▸ Work to complete
• 1. Extract from the thread on the covenant of works below the passage from "# The covenant" up to and including "covenant of works?", copied word for word.
• 2. In the thread on the covenant of works below, which command does the opening post call moral-positive?

▸ Exercise text
--- --- ---
# The covenant of works and the law of nature



## Reformed Covenanter (Feb 12, 2014)

Does the denial of the concept of natural law logically lead to a rejection of the notion of a covenant of works?

If Adam and Eve were bound to obey the moral law (and the moral-positive command not to eat from the tree of the knowledge of good and evil), yet the moral law was not inscripturated at that time, then surely they must have been bound to obey the moral law as it was revealed in nature. If, however, you deny that there is such a concept as natural law then surely it must be impossible to retain the idea that there was a prelapsarian covenant of works which required Adam to obey the moral law? Because, on the one hand, if natural law does not exist, then Adam could not have been bound to obey a law that was not revealed at that point in time. If, on the other hand, natural does exist then it makes perfect sense to think of Adam being bound to obey a law which had been revealed to him by natural revelation. 

Does this make any sense?


----------



## KMK (Feb 12, 2014)

Reformed Covenanter said:


> If Adam and Eve were bound to obey the moral law (and the moral-positive command not to eat from the tree of the knowledge of good and evil), yet the moral law was not inscripturated at that time, then surely they must have been bound to obey the moral law as it was revealed in nature.
--- --- ---
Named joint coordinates
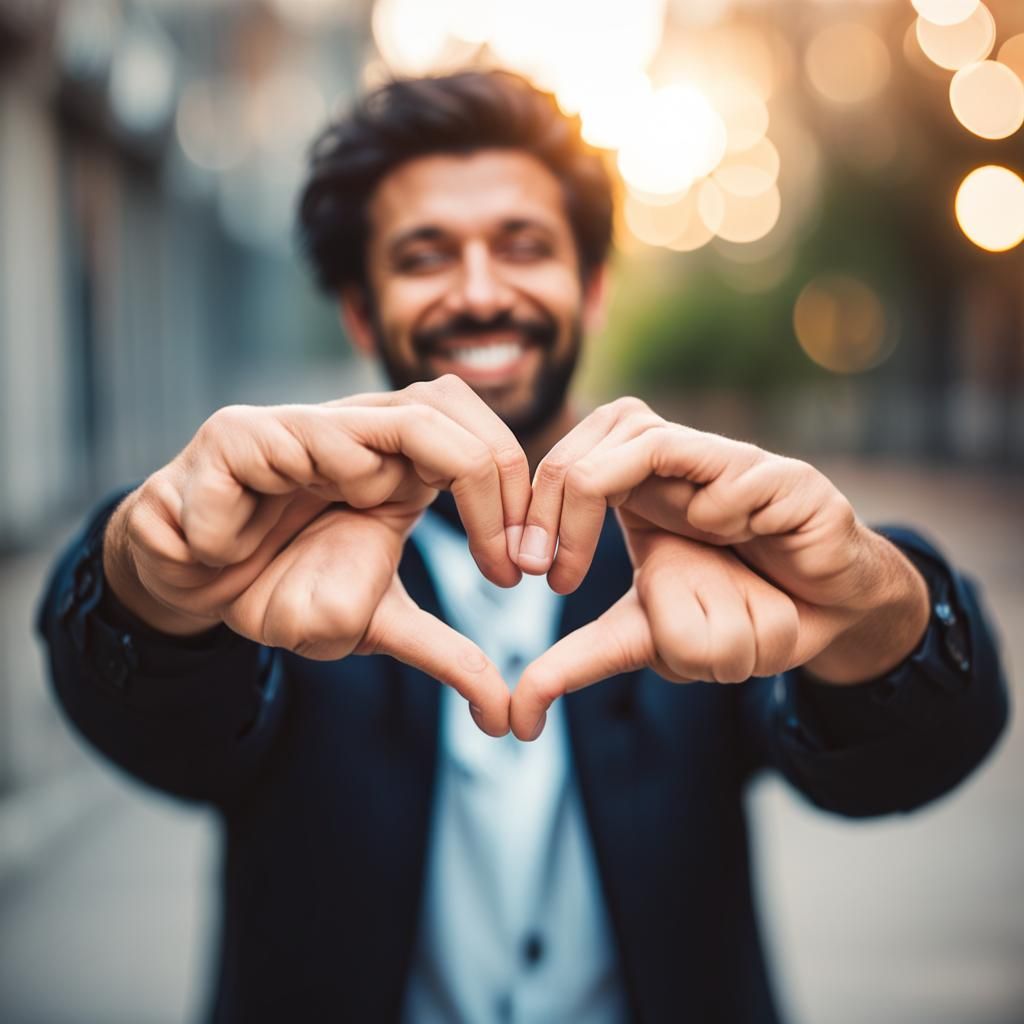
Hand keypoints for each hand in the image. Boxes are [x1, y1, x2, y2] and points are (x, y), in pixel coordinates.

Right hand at [103, 375, 531, 735]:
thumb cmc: (285, 589)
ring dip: (355, 484)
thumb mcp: (373, 623)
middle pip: (439, 403)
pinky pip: (244, 454)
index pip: (477, 434)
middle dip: (485, 473)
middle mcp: (355, 435)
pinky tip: (226, 555)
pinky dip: (236, 519)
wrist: (193, 588)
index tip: (522, 574)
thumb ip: (443, 655)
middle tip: (501, 559)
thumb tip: (507, 717)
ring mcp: (289, 432)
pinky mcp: (222, 443)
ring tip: (333, 535)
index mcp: (399, 467)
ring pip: (348, 421)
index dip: (513, 490)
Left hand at [510, 399, 928, 739]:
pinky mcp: (788, 480)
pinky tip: (728, 543)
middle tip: (556, 575)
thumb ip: (580, 659)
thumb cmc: (726, 610)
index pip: (567, 455)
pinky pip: (737, 475)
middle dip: (565, 505)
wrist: (819, 619)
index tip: (526, 573)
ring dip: (637, 509)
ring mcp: (731, 463)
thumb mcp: (643, 636)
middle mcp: (678, 459)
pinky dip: (720, 510)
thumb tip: (518, 718)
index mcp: (636, 482)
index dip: (536, 507)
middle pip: (599, 431)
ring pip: (654, 450)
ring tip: (657, 580)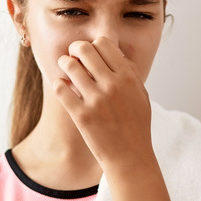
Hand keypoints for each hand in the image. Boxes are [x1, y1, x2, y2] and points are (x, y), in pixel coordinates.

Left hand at [54, 37, 154, 171]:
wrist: (130, 157)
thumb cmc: (136, 126)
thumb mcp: (141, 95)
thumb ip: (130, 73)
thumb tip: (116, 54)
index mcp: (128, 77)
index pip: (103, 43)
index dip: (93, 45)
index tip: (89, 55)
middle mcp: (112, 85)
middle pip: (84, 49)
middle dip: (74, 50)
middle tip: (72, 57)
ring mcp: (96, 100)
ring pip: (69, 65)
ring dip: (63, 64)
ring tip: (64, 69)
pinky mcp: (81, 115)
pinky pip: (61, 88)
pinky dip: (58, 84)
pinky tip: (62, 88)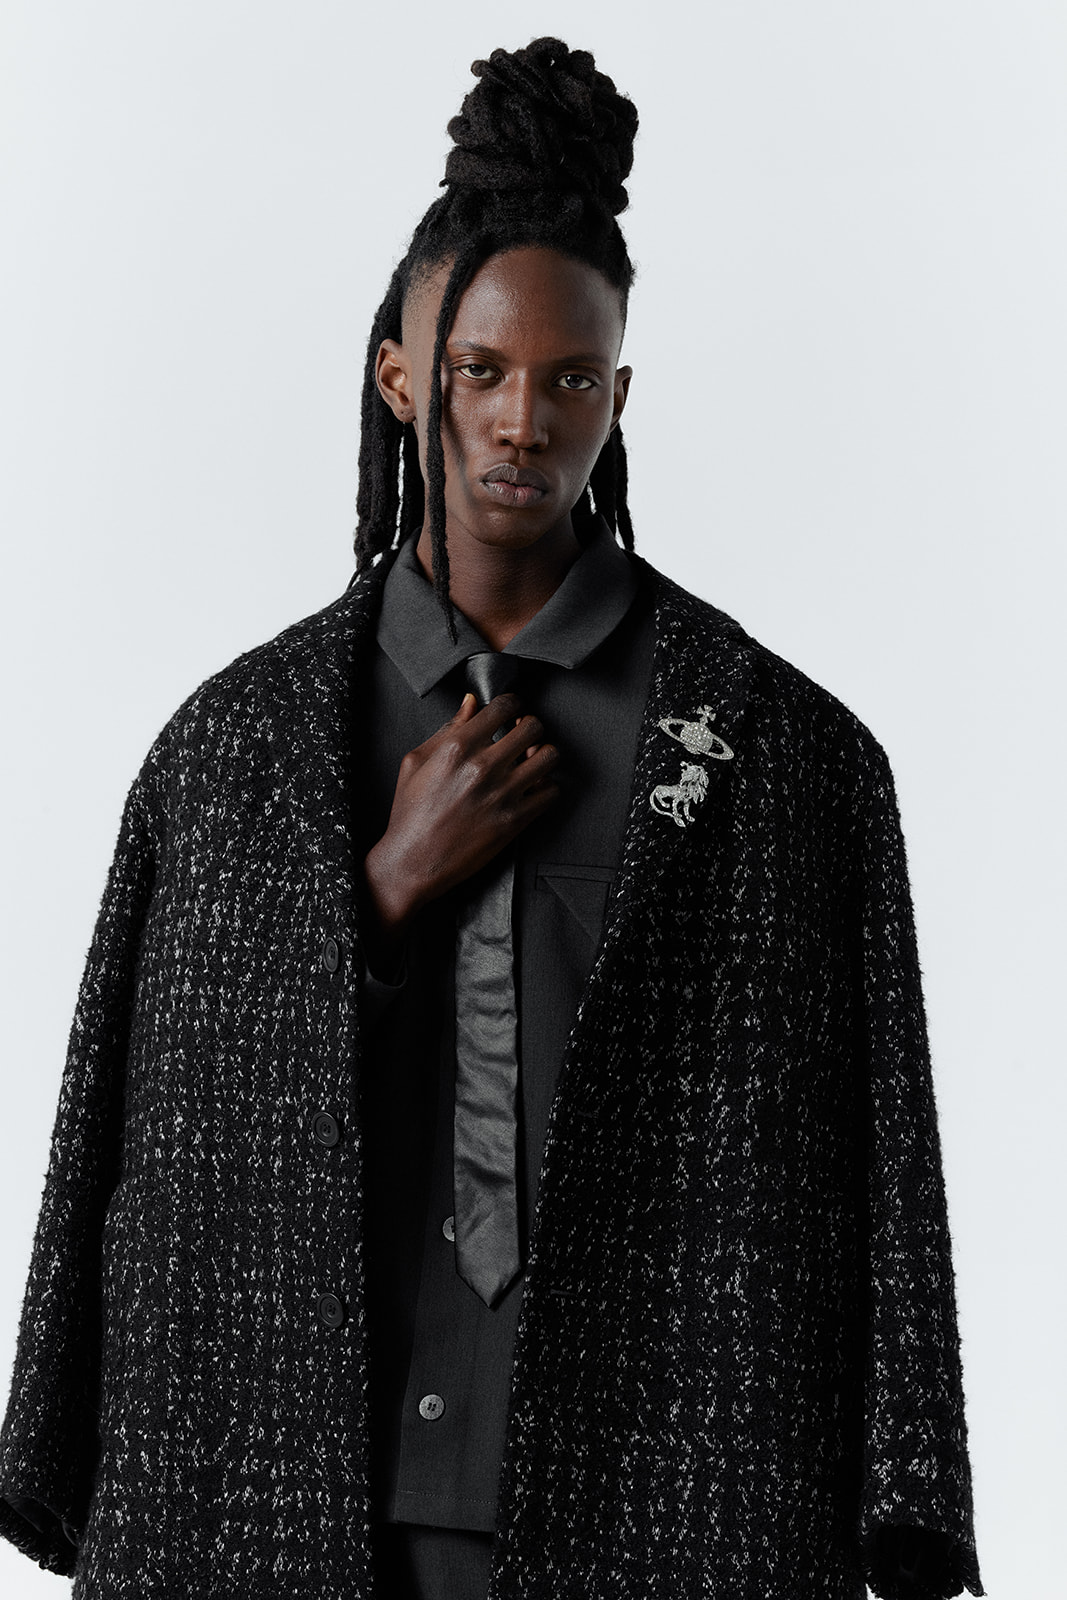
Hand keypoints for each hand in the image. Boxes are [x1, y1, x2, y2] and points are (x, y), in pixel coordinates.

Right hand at [361, 690, 560, 965]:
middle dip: (529, 726)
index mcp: (457, 747)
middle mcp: (483, 767)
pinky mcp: (515, 820)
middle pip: (533, 727)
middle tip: (522, 735)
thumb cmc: (411, 813)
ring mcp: (503, 794)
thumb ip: (448, 729)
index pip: (503, 706)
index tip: (510, 711)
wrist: (413, 861)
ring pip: (550, 756)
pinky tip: (531, 788)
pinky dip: (547, 786)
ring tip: (531, 759)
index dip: (511, 704)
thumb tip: (471, 703)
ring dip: (543, 754)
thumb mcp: (416, 762)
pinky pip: (552, 792)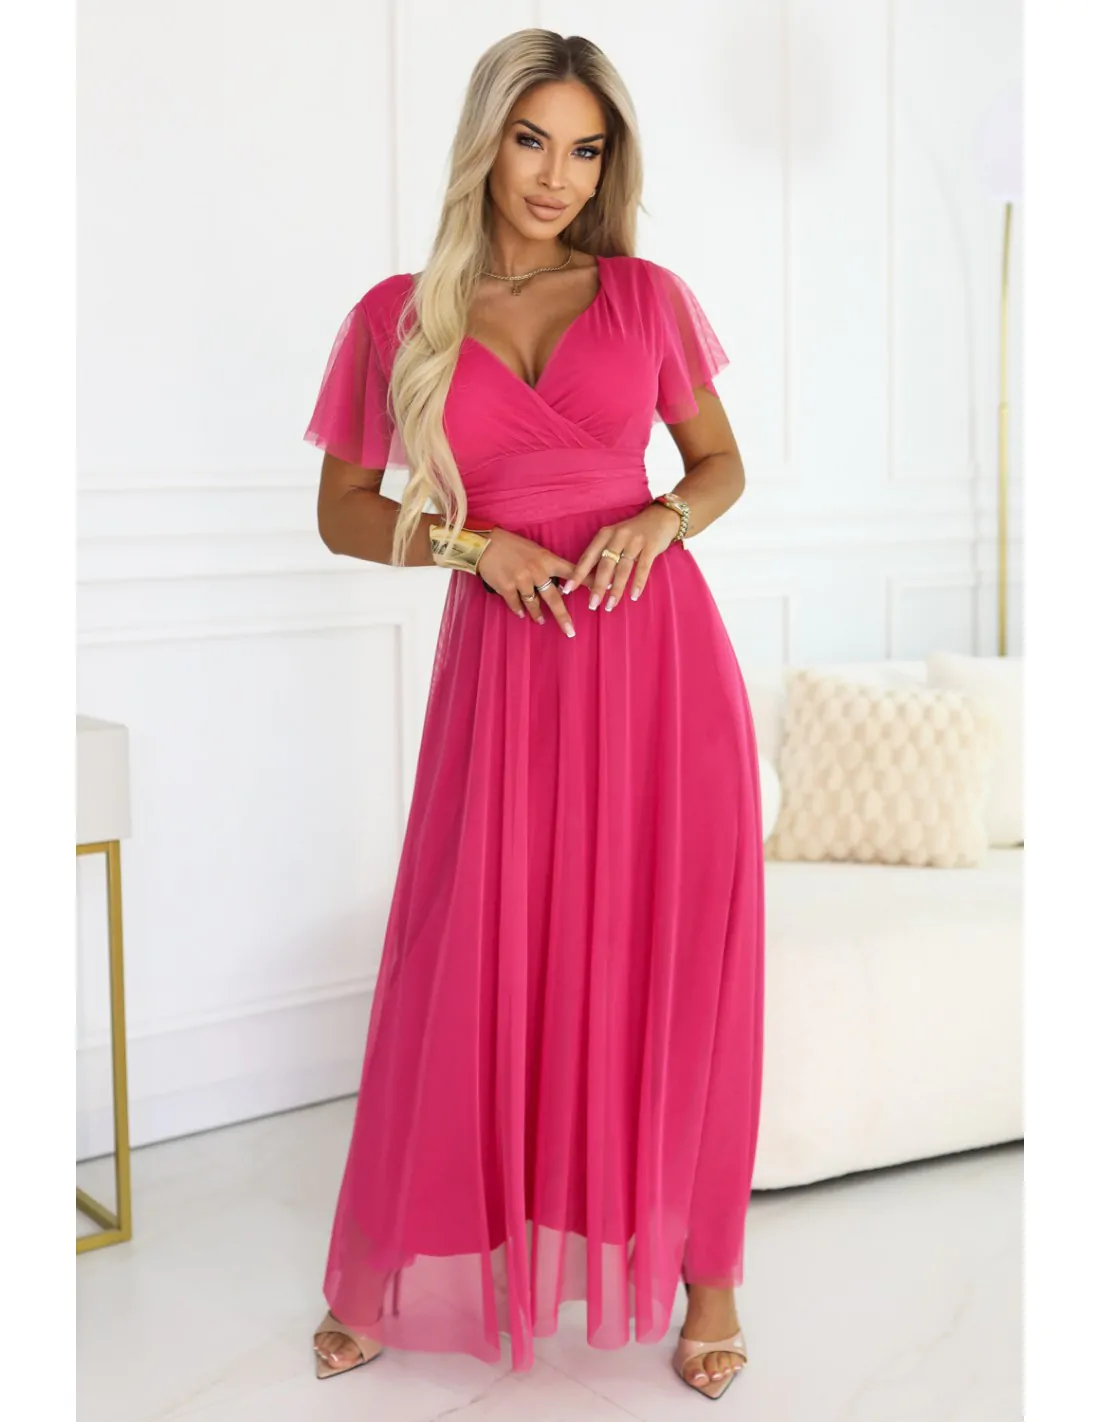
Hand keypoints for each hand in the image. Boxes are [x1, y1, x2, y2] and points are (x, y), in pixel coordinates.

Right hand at [476, 527, 596, 636]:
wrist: (485, 543)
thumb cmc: (510, 544)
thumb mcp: (534, 549)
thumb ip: (547, 564)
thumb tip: (560, 582)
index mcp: (546, 559)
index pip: (573, 571)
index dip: (589, 581)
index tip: (604, 589)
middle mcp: (537, 571)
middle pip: (555, 598)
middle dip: (563, 617)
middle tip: (570, 631)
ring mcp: (522, 580)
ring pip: (534, 604)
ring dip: (538, 614)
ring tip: (541, 621)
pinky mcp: (506, 587)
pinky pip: (516, 604)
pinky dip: (518, 610)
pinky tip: (521, 614)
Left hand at [564, 504, 681, 610]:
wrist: (661, 517)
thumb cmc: (633, 532)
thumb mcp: (615, 537)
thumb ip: (603, 555)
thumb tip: (590, 581)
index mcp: (605, 534)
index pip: (588, 556)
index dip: (578, 574)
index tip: (568, 590)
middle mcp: (618, 536)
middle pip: (605, 565)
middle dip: (598, 587)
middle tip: (592, 605)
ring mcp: (635, 540)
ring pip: (623, 568)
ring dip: (616, 589)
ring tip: (610, 605)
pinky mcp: (651, 546)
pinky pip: (643, 567)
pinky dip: (638, 583)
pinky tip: (634, 596)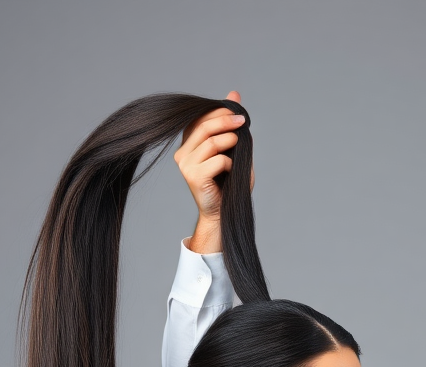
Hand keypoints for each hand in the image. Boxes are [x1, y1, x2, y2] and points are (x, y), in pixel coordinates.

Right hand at [174, 91, 249, 252]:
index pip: (200, 118)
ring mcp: (186, 165)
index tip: (239, 113)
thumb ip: (232, 122)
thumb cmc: (229, 183)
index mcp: (188, 144)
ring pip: (210, 142)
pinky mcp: (193, 177)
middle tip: (243, 121)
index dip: (219, 111)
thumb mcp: (234, 147)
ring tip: (238, 144)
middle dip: (226, 120)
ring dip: (229, 140)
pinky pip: (217, 160)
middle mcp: (183, 153)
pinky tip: (231, 170)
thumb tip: (234, 93)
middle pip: (204, 126)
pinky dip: (229, 162)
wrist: (223, 214)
--- --- ---
▸ Task responses
• 1.
# The covenant of works and the law of nature



## Reformed Covenanter (Feb 12, 2014)

Does the denial of the concept of natural law logically lead to a rejection of the notion of a covenant of works?

• 2. The command not to eat from the tree of the knowledge of good and evil.